Dalam implementasinya, deradikalisasi dilakukan dalam dua cara; deradikalisasi dalam lapas dan deradikalisasi luar lapas. Untuk jenis pertama, target utamanya jelas adalah para napi terorisme yang menghuni rumah tahanan. Dalam program ini para napi terorisme diajak untuk berdiskusi, berdialog, dan bahkan berdebat (jika perlu) tentang pemahaman keagamaan yang keliru.
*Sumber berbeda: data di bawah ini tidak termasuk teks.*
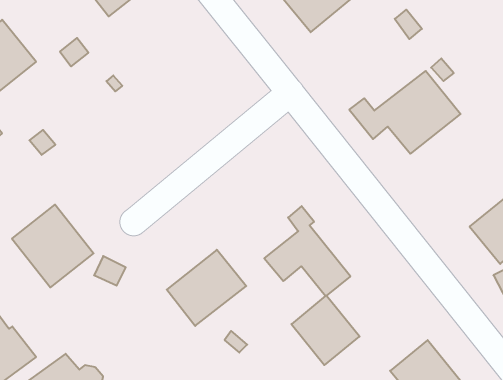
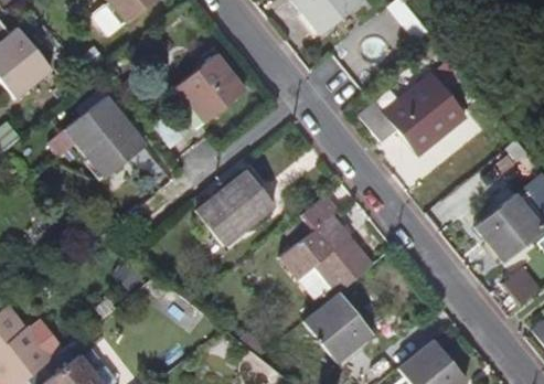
building: none -> [177,56,247,126]
building: [12,205,94,287] -> [66,97,146,178]
building: [167,250,246,326] -> [196,171,274,245]

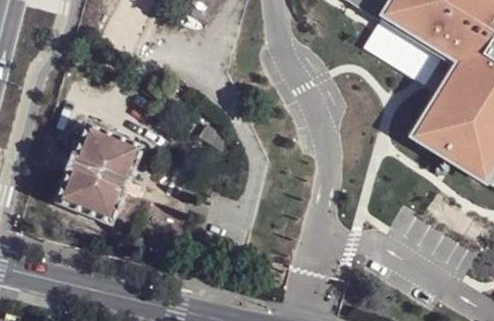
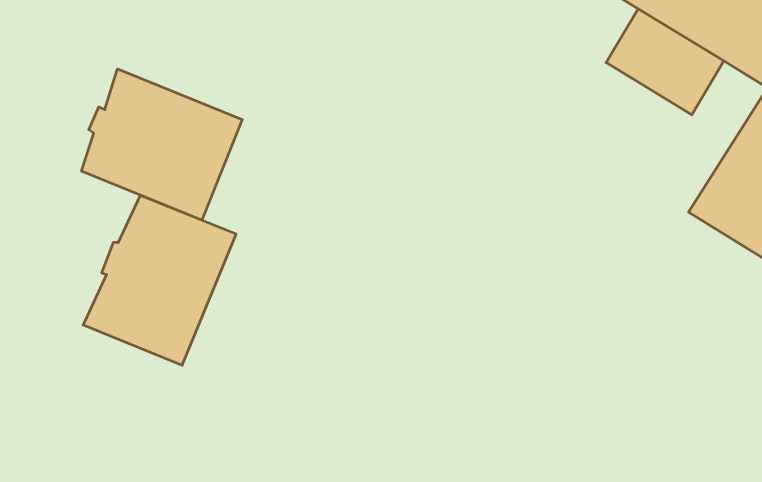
building: none -> [82,69,242,220]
Mereka kemudian dibekali dengan berbagai keahlian yang akan mereka gunakan untuk hidup di jalan yang benar kelak ketika kembali ke masyarakat.
Sementara deradikalisasi di luar lapas ditujukan kepada masyarakat umum, utamanya keluarga dan sanak saudara para terpidana terorisme. Para keluarga dan sanak saudara ini termasuk dalam golongan dengan potensi terpapar radikalisme dan terorisme yang tinggi, karenanya mereka masuk dalam ring satu (sasaran utama) program pencegahan, jangan sampai mereka terkena bujuk rayu dan tipuan murahan radikalisme. Melalui deradikalisasi, mereka dibentengi dengan pemahaman agama dan kebangsaan yang baik, sehingga dengannya mereka tidak akan mudah terpengaruh radikalisme.
Masyarakat luas juga tidak luput dari program deradikalisasi, karena program ini menyasar ke berbagai jenjang, terdapat setidaknya lima golongan yang menjadi sasaran program, yakni; potensi teroris (masyarakat yang berpotensi menjadi pelaku teror), mantan teroris, mantan napi teroris, keluarganya dan jaringannya.
Perlahan namun pasti, deradikalisasi mulai dirasakan manfaatnya. Jumlah kelompok radikal dan bahkan teroris yang bertaubat semakin hari semakin meningkat. Mengajak kelompok radikal kembali ke jalan yang benar nyatanya lebih efektif dalam mencegah agar kekerasan tidak perlu lagi terjadi, lagi-lagi karena letak masalah utama radikalisme adalah otak dan hati. Deradikalisasi tampaknya sudah berada di jalur yang tepat untuk membuat Indonesia menjadi lebih baik lagi.